Problem requirements. Reproduce the lines below word for word, leaving out the pictures.

Working data.

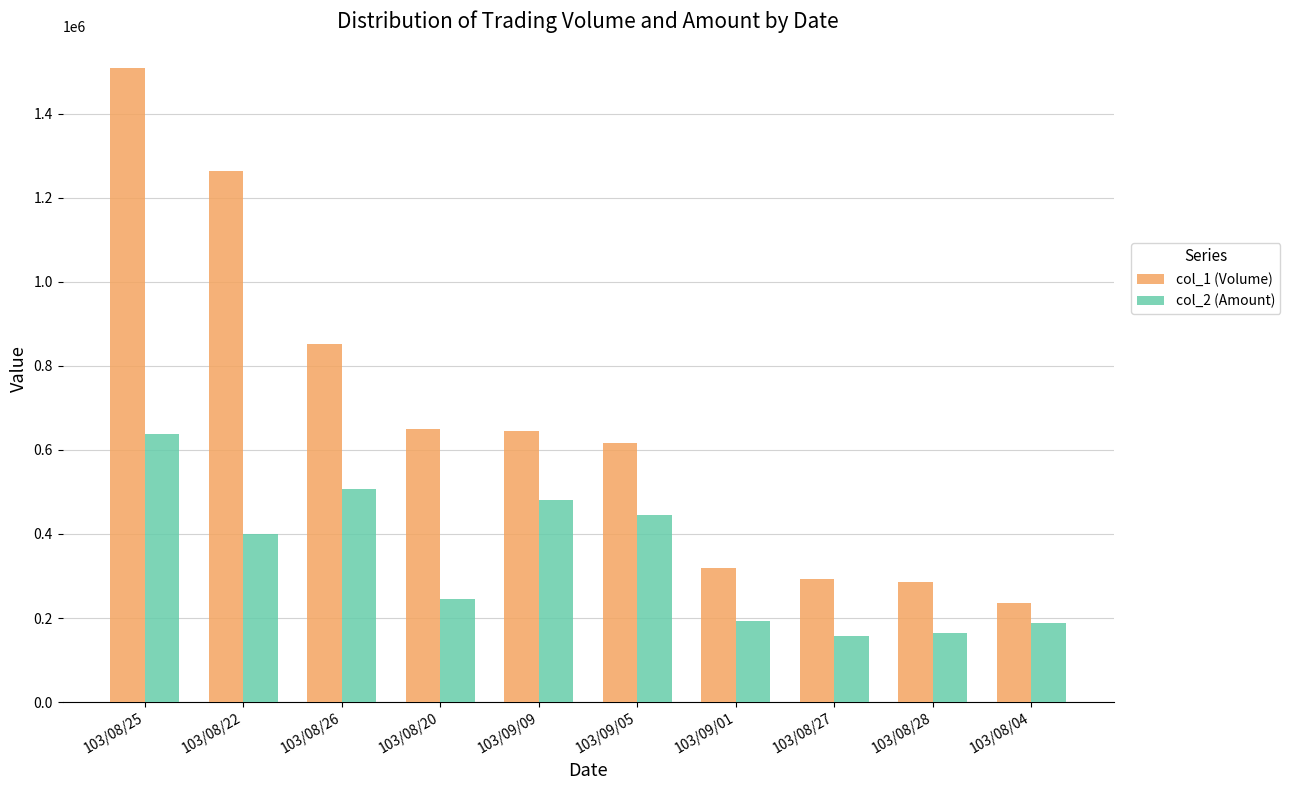

Is the value of col_1 (Volume) at 103/08/22 greater than the value of col_2 (Amount) at 103/08/26?

Yes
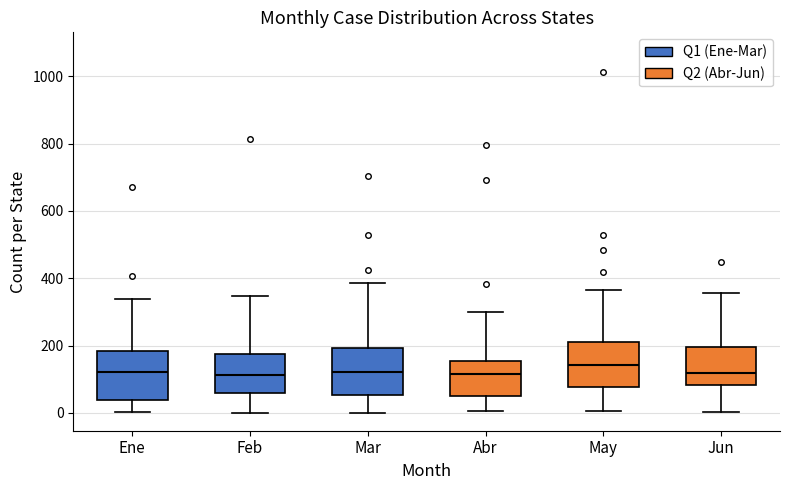

Where is the lower edge of the box for Ene on the y-axis? The values are not printed on the chart, so give them approximately, as read against the axis.

40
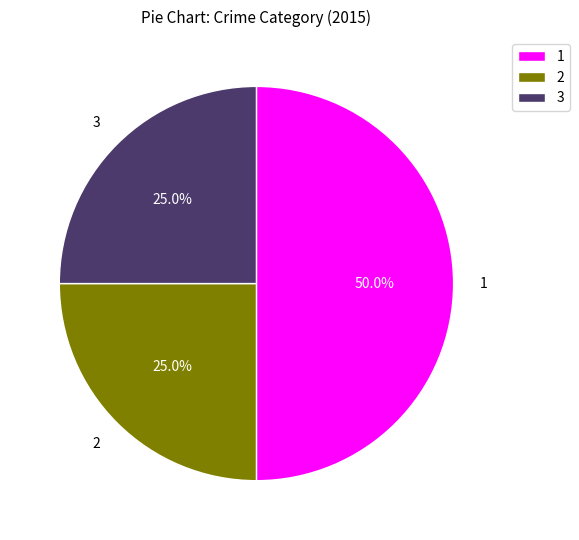

Is the sum of 1 and 2 greater than half?

Yes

Exercise result.
Is the value of col_1 (Volume) at 103/08/22 greater than the value of col_2 (Amount) at 103/08/26?

Yes

Where is the lower edge of the box for Ene on the y-axis? The values are not printed on the chart, so give them approximately, as read against the axis.

40

Is the sum of 1 and 2 greater than half?

Yes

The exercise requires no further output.